My senior year of college also ended with an interesting experience in differential equations. In the spring of my junior year a team of scientists (who would win the Nobel prize in 2006) found some interesting structure in the cosmic microwave background radiation. My undergraduate physics thesis looked at the possibility that a rotating universe might help explain some of this structure. While I was finishing up my research I ran across a differential equation that was well outside of my ability to solve. It was not beyond the ability of my thesis advisor, Ed Bertschinger, though, and his ability to seemingly wave his hands and draw a solution on his chalkboard amazed me. After a little more work on my end, computer solutions of the equation confirmed his hand waving was exactly right. It was a great lesson in really understanding solutions of equations.
In the third year of my PhD program I began to get interested in finance and ended up taking a few courses at the business school. One of the professors asked me to give a talk on a paper by Zvi Bodie of BU – “On the Risks of Stocks in the Long Run.” In the paper Bodie asks and answers a pretty simple question that gives an enormous amount of insight in to the Black-Scholes option pricing formula. The question is essentially this: if you invest $100 in stocks, how much would a put option cost that would guarantee that your original $100 investment will at least return the risk free rate to you. One reason this simple question is so brilliant is that all of the complicated structure of the Black-Scholes equation collapses and the solution is incredibly simple. The biggest surprise to me was that the solution is independent of the risk free rate – meaning that you could study this paper using the simple case that interest rates were always zero.
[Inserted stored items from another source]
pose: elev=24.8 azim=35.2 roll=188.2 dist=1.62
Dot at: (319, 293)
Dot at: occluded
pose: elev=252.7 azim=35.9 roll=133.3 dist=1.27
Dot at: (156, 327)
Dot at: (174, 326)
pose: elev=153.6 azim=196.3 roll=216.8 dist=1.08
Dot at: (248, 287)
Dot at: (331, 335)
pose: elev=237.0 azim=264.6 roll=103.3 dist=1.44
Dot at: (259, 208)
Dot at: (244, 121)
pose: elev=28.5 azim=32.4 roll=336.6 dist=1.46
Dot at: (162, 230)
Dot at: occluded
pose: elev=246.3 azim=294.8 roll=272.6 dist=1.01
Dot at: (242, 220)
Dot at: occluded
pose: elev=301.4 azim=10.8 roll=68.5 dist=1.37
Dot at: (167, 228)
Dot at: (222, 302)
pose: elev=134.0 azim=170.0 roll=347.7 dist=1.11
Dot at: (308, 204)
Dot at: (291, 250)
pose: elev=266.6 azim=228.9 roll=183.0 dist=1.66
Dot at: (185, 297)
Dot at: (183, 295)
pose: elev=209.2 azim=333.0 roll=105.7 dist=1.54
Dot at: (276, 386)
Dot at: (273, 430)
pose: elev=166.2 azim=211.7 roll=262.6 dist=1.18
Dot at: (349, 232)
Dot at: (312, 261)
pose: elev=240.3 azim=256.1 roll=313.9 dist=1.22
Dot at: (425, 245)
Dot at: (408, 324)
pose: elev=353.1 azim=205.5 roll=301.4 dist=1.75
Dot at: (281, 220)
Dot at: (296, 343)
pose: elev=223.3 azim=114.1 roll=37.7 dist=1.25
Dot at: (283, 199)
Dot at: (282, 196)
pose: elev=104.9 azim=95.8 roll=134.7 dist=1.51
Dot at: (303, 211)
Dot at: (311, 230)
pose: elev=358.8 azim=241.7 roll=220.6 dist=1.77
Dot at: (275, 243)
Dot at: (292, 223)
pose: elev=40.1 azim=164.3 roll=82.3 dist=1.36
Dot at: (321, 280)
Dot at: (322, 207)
Bodie’s paper gained a lot of notoriety because of a second surprising result – the cost of this insurance increases over time. The cost as a function of time given in his paper is as follows:
Time in years Cost of put as a percent of initial investment assuming 20% volatility
1 7.98
5 17.72
10 24.84
20 34.54
30 41.63
50 52.08
75 61.35
100 68.27
200 84.27
So, not only does the cost of the insurance increase over time, the cost actually goes to 100% of the initial investment as the time periods gets large.
From a purely mathematical perspective, this result stands. If you believe Black-Scholes, you have to believe this result of Bodie’s paper. The paper’s conclusion means that for very long time horizons the company writing the put is getting paid a price that effectively assumes stock prices are going to zero with probability 1. The reason I make this claim is because for long time periods you are getting paid nearly 100% of the present value of your maximum payout. More simply, assume interest rates are zero (since the results are independent of interest rates) and the investor wants to protect a $100 investment, for long time horizons they are paying you nearly $100 to purchase the protection and the most you can ever pay back to them is $100.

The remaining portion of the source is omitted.